Debbie stood mutely on the pavement and then followed her mother in, knowing that she’d have to explain what had happened, and that she’d leave most of the important stuff out; otherwise her mother would read all the right things into the extraordinary attraction she’d felt for the worryingly magnetic Luciano.
She delayed answering her mother’s barrage of questions by protesting that she had to change out of the outfit first. In the privacy of the little back room she stared at herself, amazed to see that she didn’t look any different.
She felt different. Despite all her endeavours to remain indifferent to Luciano, she had secretly coveted him—a virtual stranger—and felt a stir of sexual energy so strong that she was fully aware that it had the potential to be more powerful than anything she’d ever known. It was frightening.

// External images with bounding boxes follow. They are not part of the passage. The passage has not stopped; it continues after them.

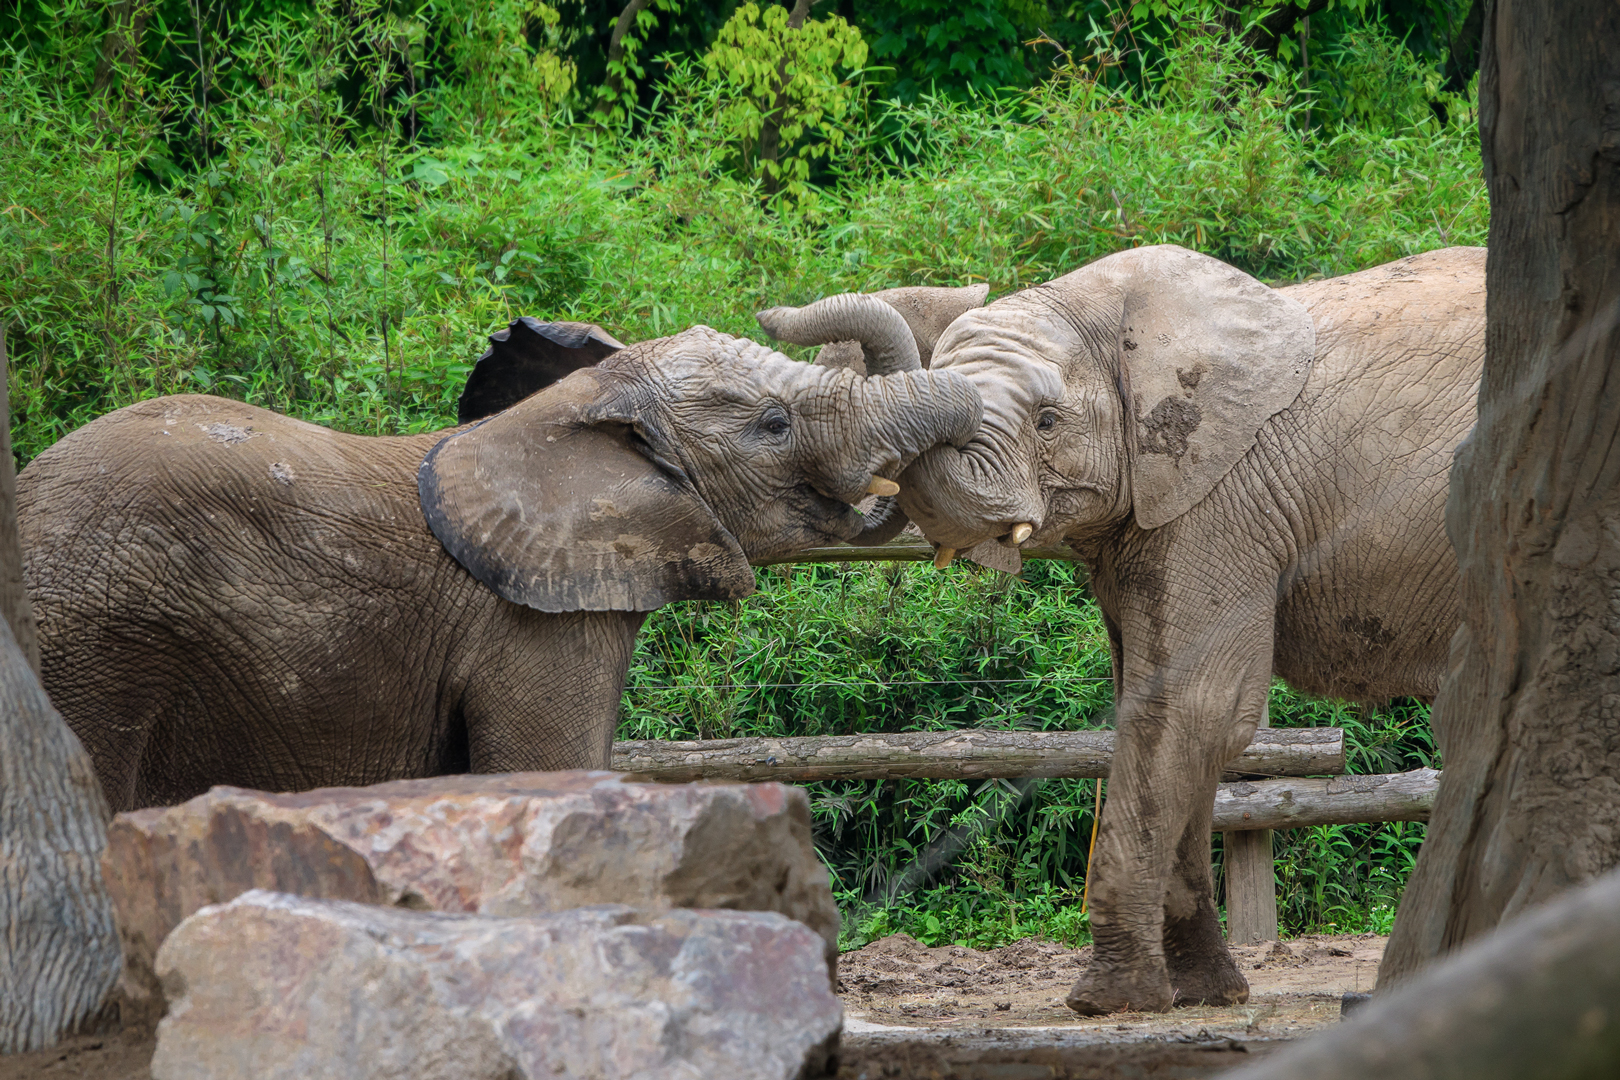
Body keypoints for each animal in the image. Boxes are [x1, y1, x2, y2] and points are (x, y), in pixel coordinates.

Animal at [757, 245, 1485, 1014]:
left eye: (1048, 422)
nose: (767, 316)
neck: (1106, 306)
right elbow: (1157, 711)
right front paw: (1206, 994)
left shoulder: (1217, 496)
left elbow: (1188, 708)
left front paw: (1108, 1001)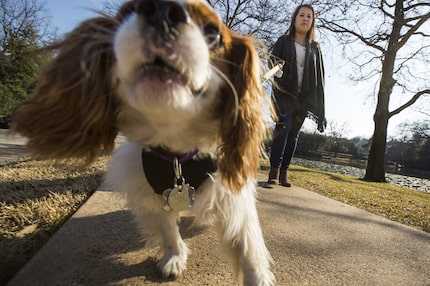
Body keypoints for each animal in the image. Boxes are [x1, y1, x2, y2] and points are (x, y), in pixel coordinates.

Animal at [13, 0, 276, 284]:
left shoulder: (232, 195)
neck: (176, 149)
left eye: (213, 32)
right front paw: (175, 257)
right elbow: (168, 228)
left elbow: (249, 249)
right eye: (127, 13)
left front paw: (257, 277)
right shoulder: (154, 191)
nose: (162, 12)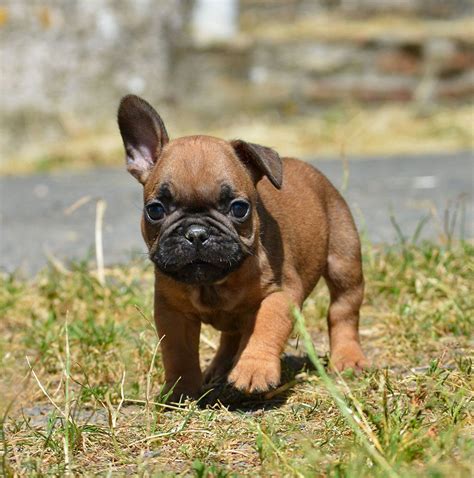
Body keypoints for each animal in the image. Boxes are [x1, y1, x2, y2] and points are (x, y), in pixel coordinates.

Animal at [116, 94, 368, 400]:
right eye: (155, 210)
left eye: (239, 208)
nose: (196, 233)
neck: (214, 284)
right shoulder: (172, 312)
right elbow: (178, 352)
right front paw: (181, 389)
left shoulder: (280, 295)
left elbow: (265, 329)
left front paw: (253, 370)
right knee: (231, 335)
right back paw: (218, 368)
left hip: (343, 260)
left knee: (343, 309)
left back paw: (348, 359)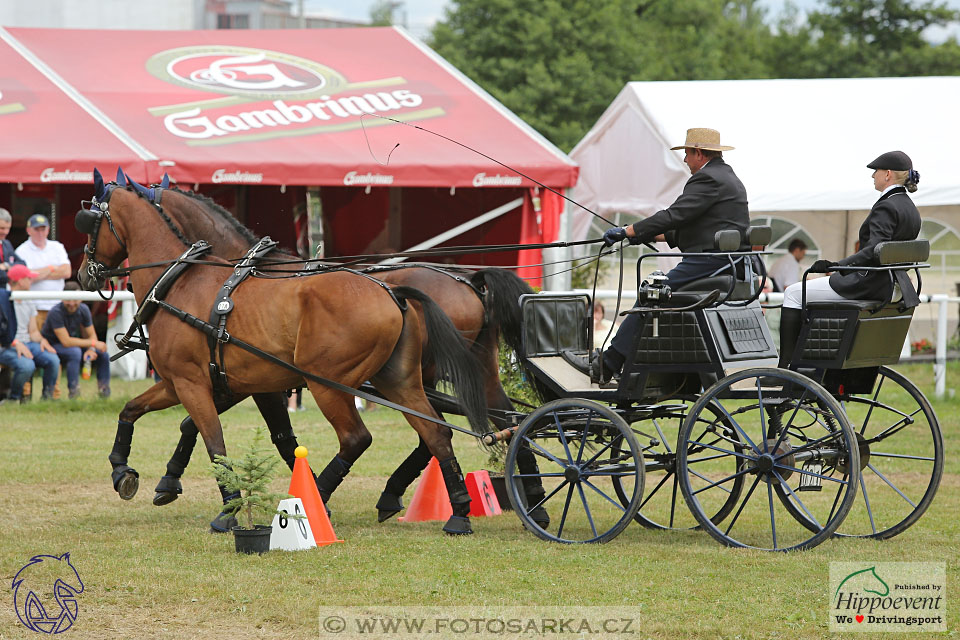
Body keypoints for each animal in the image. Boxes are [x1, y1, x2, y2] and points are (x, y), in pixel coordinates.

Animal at [104, 179, 548, 528]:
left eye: (92, 221)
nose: (92, 273)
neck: (220, 284)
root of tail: (467, 281)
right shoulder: (242, 380)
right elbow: (251, 434)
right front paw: (164, 479)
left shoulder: (225, 380)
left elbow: (211, 430)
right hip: (453, 373)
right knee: (492, 421)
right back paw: (524, 503)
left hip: (350, 382)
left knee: (391, 435)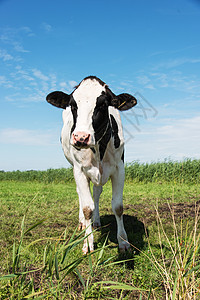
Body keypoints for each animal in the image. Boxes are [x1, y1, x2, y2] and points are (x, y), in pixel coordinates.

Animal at [46, 76, 137, 254]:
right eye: (73, 105)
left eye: (102, 104)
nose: (81, 137)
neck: (99, 149)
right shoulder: (80, 170)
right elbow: (87, 207)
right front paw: (88, 243)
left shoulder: (119, 169)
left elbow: (118, 206)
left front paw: (123, 242)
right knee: (81, 195)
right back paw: (83, 222)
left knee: (96, 193)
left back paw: (96, 221)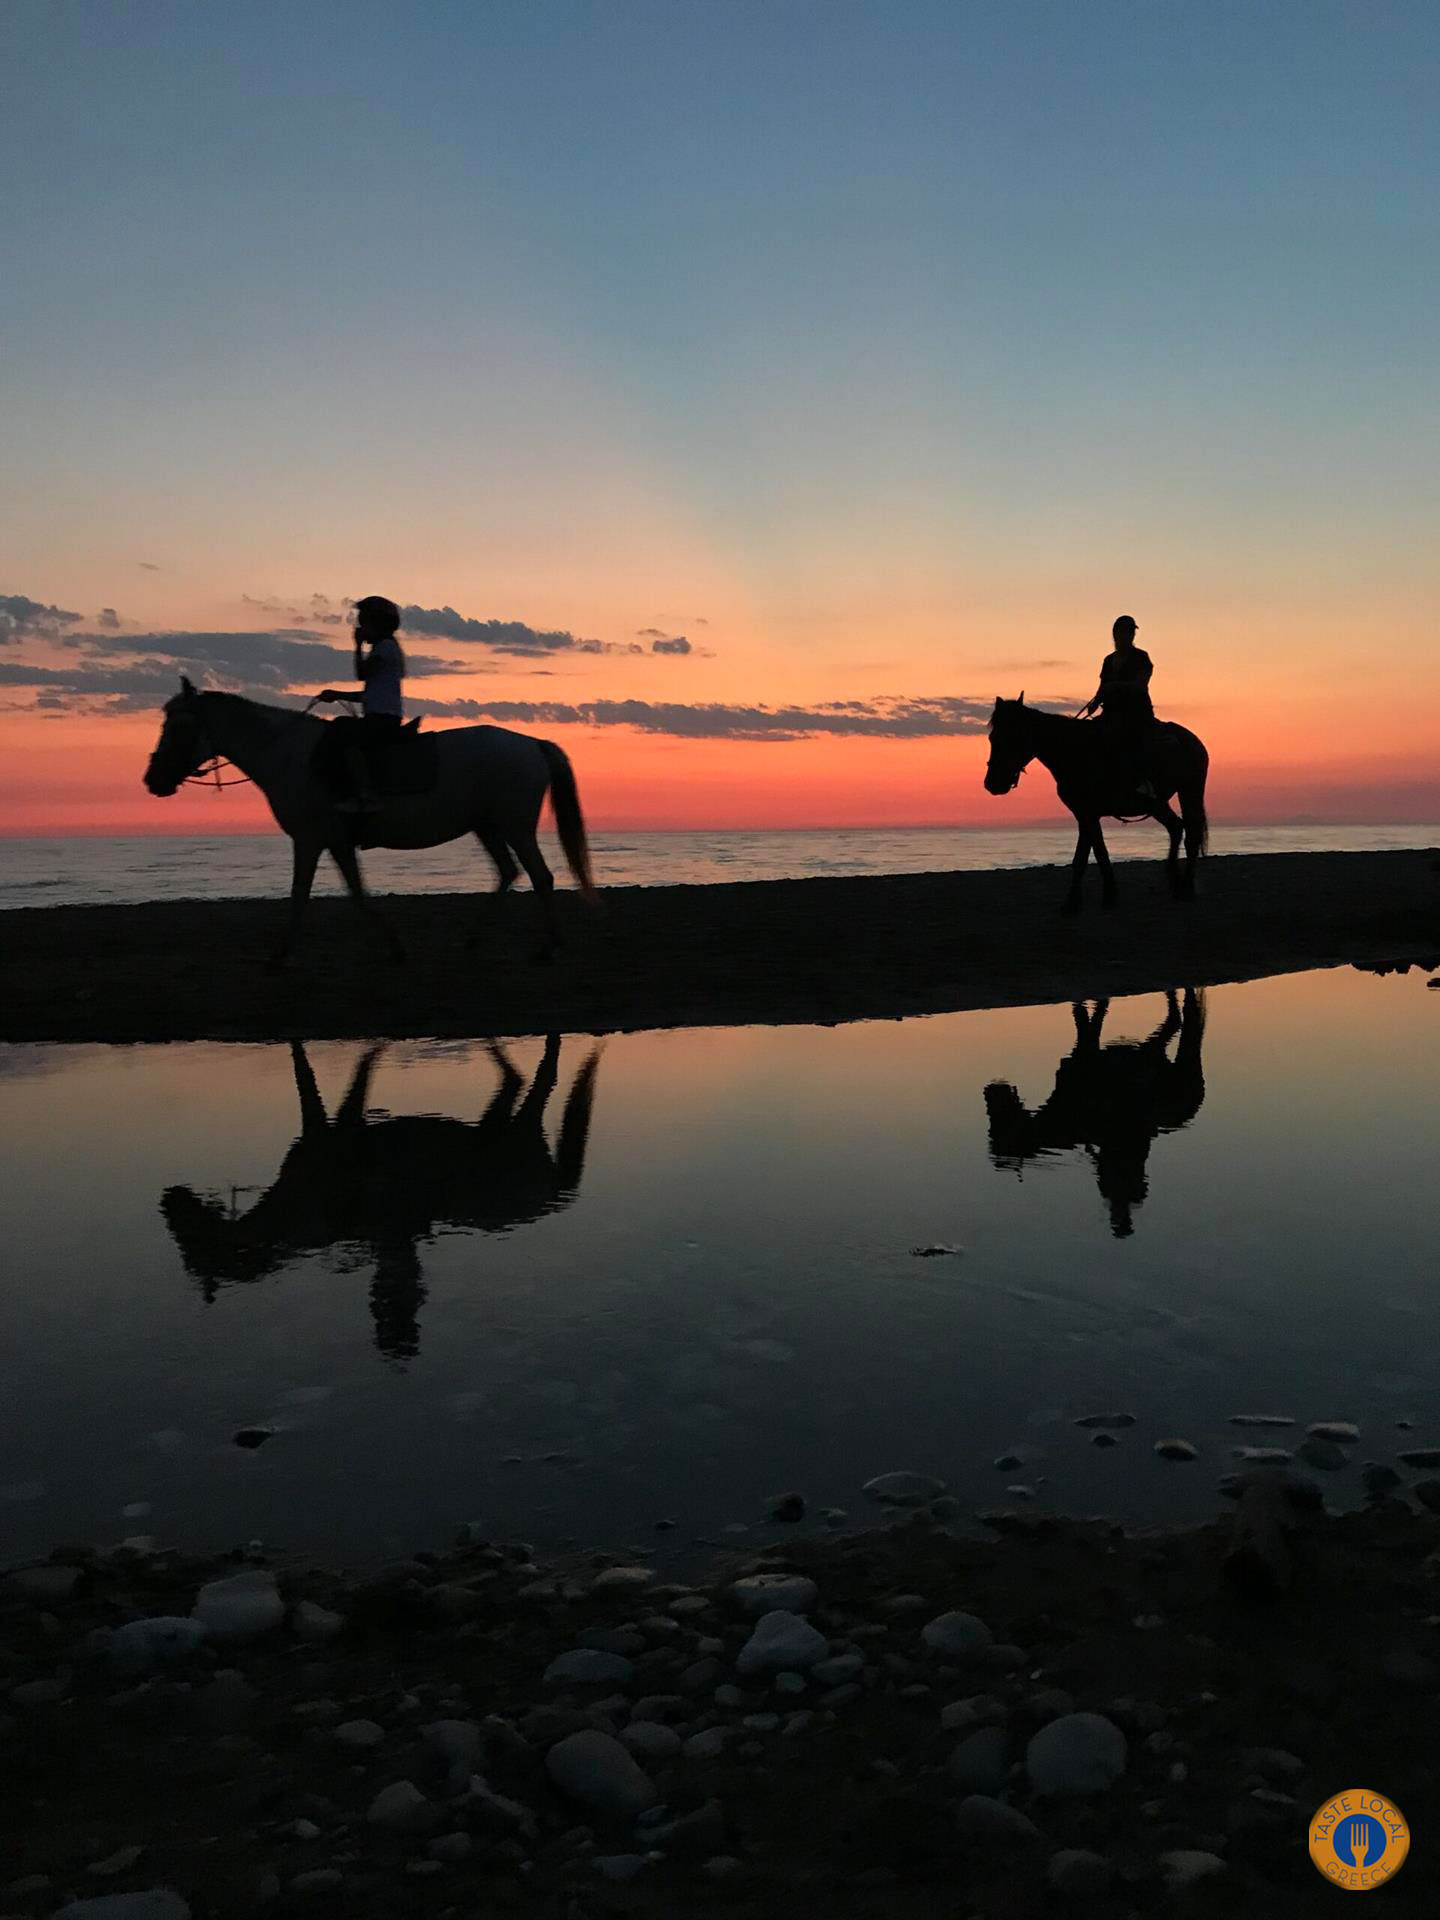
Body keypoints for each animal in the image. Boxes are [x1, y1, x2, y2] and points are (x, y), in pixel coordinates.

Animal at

Today she’d met someone who’d shaken her world.
The next day, Gio didn’t come home at the expected time. When she found herself fretting at the fact that she couldn’t finish her farce of a marriage-yet feeling a sense of utter relief at her freedom from her husband’s oppressive demands—she knew that seeking a divorce was the right decision. There was no marriage any more. There hadn’t been anything between them for a long while and they both knew it. It was time to tell her mother the truth.